Aletsel magnitüd, yukarıda da belitildiği üzere, standart bir sismografla kaydedilen deprem hareketinin maksimum genlik ve periyod değeri ve alet kalibrasyon fonksiyonlarının kullanılması ile yapılan hesaplamalar sonucunda elde edilmektedir. Aletsel magnitüd değeri, gerek hacim dalgaları ve gerekse yüzey dalgalarından hesaplanılmaktadır.
Genel olarak, hacim dalgalarından hesaplanan magnitüdler (m), ile yüzey dalgalarından hesaplanan mağnitüdler de (M) ile gösterilmektedir. Her iki magnitüd değerini birbirine dönüştürecek bazı bağıntılar mevcuttur.
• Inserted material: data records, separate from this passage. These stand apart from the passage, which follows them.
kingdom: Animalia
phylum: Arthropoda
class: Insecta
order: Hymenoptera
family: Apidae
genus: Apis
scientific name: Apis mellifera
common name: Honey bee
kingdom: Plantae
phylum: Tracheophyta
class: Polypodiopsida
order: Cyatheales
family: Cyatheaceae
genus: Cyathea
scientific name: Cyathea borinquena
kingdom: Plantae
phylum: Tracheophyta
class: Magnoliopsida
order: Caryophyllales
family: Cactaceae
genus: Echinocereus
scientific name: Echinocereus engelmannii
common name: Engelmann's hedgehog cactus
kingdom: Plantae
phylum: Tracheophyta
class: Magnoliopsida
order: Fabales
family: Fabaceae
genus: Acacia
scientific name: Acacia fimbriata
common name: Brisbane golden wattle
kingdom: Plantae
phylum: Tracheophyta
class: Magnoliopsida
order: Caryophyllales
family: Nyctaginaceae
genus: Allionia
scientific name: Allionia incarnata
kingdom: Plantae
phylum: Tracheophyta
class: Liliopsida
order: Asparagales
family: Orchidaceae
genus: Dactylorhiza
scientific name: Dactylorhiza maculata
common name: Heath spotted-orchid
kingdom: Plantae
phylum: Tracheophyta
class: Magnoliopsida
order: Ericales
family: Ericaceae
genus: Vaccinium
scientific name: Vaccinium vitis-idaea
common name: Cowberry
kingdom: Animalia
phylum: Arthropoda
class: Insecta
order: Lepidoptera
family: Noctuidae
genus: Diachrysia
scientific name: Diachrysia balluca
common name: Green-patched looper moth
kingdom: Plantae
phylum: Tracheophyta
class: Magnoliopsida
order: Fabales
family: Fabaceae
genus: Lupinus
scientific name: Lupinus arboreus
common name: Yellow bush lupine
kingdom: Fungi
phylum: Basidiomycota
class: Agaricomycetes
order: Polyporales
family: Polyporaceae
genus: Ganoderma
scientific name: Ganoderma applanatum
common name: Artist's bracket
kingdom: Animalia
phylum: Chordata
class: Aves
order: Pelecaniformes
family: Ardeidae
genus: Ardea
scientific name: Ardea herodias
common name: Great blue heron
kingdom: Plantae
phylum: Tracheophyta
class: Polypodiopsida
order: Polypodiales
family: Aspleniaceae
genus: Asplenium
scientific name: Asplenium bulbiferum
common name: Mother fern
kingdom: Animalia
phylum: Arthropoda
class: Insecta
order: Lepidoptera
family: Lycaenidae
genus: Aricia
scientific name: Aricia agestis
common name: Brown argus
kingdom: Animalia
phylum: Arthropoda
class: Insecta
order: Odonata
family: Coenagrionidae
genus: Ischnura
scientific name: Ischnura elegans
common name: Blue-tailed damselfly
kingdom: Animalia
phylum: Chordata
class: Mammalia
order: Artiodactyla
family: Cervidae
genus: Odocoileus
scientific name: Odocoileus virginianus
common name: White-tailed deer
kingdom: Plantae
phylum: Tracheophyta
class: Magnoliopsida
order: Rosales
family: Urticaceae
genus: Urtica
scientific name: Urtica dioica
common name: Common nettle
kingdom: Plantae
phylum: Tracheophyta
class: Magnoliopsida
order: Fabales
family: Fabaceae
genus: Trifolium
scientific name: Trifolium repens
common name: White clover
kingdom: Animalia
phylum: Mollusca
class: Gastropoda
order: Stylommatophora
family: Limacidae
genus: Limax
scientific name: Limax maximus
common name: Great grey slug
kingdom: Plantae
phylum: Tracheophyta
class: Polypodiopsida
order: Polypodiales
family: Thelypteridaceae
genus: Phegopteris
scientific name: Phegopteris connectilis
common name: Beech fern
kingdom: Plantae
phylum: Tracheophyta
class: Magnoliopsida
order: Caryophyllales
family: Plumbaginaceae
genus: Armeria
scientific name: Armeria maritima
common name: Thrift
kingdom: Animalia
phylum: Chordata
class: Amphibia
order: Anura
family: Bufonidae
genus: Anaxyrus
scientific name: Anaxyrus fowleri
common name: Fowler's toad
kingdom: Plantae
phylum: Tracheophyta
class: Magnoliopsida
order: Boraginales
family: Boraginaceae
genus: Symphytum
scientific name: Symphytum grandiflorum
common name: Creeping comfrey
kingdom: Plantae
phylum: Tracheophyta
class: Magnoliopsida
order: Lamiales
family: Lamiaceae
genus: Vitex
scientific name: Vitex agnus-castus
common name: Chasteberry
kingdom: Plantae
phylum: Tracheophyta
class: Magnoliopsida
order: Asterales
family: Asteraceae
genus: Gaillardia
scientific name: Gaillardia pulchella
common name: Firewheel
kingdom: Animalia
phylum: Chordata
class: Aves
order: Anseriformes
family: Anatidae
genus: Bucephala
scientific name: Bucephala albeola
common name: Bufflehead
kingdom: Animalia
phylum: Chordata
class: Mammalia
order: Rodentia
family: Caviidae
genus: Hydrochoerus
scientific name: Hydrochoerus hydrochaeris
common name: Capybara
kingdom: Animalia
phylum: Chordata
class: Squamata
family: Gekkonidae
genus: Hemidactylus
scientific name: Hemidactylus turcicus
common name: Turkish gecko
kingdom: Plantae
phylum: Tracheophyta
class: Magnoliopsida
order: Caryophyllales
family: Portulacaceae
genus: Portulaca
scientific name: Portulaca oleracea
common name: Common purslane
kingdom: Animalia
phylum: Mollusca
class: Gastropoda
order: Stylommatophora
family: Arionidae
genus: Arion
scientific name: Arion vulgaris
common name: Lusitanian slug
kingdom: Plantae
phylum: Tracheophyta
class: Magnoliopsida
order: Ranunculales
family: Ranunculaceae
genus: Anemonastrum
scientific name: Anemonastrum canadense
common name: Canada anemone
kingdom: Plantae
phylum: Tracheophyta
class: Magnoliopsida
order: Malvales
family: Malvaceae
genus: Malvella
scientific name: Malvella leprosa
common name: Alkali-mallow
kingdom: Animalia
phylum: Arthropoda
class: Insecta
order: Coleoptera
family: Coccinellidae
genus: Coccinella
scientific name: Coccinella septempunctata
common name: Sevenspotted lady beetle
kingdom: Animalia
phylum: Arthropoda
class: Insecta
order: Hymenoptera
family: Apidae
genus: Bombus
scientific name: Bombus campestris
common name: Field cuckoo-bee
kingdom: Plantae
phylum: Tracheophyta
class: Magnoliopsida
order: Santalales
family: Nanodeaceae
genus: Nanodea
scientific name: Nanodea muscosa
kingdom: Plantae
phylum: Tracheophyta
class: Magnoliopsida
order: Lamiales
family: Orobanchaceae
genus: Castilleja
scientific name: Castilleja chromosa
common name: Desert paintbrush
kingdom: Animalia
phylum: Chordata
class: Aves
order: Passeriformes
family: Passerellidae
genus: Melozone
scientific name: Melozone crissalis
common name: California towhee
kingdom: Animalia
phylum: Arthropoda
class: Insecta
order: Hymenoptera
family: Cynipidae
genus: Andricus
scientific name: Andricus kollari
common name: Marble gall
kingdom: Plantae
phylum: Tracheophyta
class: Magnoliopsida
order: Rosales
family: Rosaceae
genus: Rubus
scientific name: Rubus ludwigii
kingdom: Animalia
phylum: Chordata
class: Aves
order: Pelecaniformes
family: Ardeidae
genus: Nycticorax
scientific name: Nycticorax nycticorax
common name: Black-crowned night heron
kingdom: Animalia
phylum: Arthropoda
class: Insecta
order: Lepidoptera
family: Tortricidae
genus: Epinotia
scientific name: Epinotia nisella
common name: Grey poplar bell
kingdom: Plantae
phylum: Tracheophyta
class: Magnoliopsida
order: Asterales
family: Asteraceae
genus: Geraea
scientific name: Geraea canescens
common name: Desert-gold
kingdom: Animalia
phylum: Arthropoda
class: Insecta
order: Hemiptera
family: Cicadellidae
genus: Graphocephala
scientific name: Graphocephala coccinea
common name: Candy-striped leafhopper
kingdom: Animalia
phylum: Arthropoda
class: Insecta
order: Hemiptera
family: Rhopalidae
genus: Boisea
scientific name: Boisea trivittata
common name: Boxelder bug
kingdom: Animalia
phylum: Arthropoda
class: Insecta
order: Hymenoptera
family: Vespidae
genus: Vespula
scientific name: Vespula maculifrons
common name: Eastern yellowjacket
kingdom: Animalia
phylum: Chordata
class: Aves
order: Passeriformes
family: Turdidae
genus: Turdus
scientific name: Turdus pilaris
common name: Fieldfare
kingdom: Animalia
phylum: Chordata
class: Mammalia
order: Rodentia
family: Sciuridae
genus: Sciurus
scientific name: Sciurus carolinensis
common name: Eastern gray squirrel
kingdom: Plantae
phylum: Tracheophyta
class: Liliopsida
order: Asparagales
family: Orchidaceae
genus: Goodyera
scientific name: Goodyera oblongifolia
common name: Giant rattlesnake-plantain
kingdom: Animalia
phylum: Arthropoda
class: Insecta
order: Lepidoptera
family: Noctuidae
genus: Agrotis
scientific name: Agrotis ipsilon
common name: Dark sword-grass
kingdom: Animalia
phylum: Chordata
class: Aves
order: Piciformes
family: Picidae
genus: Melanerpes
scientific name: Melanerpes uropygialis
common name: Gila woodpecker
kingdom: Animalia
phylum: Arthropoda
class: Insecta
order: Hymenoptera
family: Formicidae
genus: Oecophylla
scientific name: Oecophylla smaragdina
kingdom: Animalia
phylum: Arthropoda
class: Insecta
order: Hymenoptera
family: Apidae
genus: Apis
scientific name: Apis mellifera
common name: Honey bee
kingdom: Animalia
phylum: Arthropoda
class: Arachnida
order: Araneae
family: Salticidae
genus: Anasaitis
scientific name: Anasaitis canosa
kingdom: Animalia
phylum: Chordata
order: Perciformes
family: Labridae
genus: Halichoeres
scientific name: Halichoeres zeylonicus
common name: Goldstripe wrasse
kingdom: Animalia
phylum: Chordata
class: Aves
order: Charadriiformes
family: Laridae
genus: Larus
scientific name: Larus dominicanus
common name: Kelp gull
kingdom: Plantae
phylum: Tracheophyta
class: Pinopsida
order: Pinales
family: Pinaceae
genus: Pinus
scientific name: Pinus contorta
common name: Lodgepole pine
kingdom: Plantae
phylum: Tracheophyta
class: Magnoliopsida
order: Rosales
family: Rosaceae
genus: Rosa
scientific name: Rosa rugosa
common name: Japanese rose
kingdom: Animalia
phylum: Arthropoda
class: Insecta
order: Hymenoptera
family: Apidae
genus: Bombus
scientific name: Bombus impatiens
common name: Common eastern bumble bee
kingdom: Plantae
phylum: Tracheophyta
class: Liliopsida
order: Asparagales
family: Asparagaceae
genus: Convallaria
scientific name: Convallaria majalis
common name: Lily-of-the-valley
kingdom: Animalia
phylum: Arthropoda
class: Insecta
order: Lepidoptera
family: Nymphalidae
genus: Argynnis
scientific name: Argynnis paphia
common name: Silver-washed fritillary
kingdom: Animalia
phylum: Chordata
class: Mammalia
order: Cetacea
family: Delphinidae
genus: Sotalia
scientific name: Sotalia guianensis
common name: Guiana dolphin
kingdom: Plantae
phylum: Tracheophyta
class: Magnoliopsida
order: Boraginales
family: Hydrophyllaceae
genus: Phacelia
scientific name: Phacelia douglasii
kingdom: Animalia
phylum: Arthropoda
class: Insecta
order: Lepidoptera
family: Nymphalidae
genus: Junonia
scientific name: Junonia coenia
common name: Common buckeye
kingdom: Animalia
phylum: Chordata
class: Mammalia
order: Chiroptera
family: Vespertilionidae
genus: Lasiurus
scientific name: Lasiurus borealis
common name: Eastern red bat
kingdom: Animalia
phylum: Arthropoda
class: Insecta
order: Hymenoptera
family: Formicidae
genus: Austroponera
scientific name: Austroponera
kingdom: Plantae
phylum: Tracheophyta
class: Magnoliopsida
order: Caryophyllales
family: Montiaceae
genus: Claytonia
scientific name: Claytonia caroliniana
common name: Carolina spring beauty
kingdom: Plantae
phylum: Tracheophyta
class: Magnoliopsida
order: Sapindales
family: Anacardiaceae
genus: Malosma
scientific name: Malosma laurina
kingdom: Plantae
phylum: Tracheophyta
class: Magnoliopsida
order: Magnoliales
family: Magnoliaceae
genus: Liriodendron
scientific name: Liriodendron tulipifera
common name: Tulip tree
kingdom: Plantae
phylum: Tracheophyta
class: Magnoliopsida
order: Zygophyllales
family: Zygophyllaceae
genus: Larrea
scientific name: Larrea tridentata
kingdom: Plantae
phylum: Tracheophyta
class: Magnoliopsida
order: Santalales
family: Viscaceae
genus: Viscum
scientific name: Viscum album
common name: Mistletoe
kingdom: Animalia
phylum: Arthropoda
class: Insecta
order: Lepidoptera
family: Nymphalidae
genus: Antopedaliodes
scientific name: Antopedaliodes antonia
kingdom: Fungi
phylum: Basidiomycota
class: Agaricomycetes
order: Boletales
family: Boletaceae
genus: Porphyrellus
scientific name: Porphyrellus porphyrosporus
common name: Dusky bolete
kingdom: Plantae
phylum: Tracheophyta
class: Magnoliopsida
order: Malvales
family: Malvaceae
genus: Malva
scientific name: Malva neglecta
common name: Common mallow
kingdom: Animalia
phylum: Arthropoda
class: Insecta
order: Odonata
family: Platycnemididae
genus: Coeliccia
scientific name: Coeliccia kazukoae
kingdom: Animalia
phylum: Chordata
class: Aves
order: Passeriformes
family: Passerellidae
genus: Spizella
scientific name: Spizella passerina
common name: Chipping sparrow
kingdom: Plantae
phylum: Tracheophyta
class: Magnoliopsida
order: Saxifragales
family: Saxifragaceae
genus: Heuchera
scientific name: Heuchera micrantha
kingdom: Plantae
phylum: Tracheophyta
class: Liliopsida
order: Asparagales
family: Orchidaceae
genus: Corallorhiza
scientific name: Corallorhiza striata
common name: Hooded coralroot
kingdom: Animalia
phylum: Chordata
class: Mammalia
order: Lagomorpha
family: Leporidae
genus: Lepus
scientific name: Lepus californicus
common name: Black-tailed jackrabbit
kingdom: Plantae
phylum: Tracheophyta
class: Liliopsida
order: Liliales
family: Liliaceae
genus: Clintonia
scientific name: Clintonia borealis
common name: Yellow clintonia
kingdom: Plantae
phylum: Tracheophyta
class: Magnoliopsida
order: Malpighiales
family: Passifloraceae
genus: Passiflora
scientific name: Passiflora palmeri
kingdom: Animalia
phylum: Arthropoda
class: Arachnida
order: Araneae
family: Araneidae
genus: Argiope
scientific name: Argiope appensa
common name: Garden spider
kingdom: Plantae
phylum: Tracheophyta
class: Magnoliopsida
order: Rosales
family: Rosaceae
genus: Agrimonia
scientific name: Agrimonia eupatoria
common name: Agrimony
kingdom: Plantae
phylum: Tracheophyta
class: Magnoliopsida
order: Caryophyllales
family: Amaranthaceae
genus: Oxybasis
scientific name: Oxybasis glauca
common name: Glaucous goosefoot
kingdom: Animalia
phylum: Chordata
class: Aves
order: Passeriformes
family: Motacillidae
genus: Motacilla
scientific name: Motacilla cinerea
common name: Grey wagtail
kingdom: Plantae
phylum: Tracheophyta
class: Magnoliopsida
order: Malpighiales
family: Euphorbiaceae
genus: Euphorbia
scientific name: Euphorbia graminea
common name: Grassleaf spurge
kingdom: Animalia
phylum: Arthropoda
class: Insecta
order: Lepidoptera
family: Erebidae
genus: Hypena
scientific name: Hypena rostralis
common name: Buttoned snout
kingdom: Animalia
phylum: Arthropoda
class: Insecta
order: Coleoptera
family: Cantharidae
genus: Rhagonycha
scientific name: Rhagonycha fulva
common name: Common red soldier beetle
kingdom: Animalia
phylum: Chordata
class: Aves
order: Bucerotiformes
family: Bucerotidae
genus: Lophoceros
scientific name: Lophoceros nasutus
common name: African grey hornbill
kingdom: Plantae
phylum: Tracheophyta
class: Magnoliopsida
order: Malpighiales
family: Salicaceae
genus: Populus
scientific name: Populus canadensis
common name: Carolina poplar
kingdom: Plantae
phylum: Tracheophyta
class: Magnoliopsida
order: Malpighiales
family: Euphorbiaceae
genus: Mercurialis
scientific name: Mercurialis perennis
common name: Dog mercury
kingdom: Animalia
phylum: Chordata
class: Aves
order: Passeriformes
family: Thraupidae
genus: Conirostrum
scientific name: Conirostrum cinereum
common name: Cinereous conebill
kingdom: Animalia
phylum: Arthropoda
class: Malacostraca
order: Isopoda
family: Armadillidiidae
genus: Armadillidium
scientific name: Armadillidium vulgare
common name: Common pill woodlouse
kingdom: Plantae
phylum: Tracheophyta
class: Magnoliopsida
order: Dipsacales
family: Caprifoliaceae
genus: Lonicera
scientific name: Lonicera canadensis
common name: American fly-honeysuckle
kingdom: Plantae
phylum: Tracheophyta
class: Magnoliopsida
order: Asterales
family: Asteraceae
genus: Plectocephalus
Gözlemsel magnitüd değeri ise, gözlemsel inceleme sonucu elde edilen episantr şiddetinden hesaplanmaktadır. Ancak, bu tür hesaplamalarda, magnitüd-şiddet bağıntısının incelenilen bölgeden bölgeye değiştiği de gözönünde tutulmalıdır.
Gözlemevleri tarafından bildirilen bu depremin magnitüdü depremin enerjisi hakkında fikir vermez. Çünkü deprem sığ veya derin odaklı olabilir. Magnitüdü aynı olan iki depremden sığ olanı daha çok hasar yaparken, derin olanı daha az hasar yapacağından arada bir fark olacaktır. Yine de Richter ölçeği (magnitüd) depremlerin özelliklerini saptamada çok önemli bir unsur olmaktadır.
Depremlerin şiddet ve magnitüdleri arasında birtakım ampirik bağıntılar çıkarılmıştır. Bu bağıntılardan şiddet ve magnitüd değerleri arasındaki dönüşümleri aşağıdaki gibi verilebilir.
Siddet
|
IV
|
V
|
VI
|
VII
|
VIII
|
IX
|
X
|
XI
|
XII
|
Richter Magnitüdü
|
4
|
4.5
|
5.1
|
5.6
|
6.2
|
6.6
|
7.3
|
7.8
|
8.4
|
DEPREMİN DİĞER ÖZELLİKLERİ :
Bazen büyük bir deprem olmadan önce küçük sarsıntılar olur. Bu küçük sarsıntılara "ÖNCÜ DEPREMLER" denilmektedir. Büyük bir depremin oluşundan sonra da belki birkaç yüz adet küçük deprem olmaya devam etmektedir. Bu küçük depremler "ARTÇI DEPREMLER" olarak isimlendirilir ve büyük depremin oluş anına göre bunların şiddetinde ve sayısında azalım görülür.
Şiddet cetvellerinin açıklamasına geçmeden önce, burada kullanılacak terimlerin belirtilmesine çalışılacaktır. Özel bir şekilde depreme dayanıklı olarak projelendirilmemiş yapılar üç tipe ayrılmaktadır:
A Tipi : Kırsal konutlar, kerpiç yapılar, kireç ya da çamur harçlı moloz taş yapılar.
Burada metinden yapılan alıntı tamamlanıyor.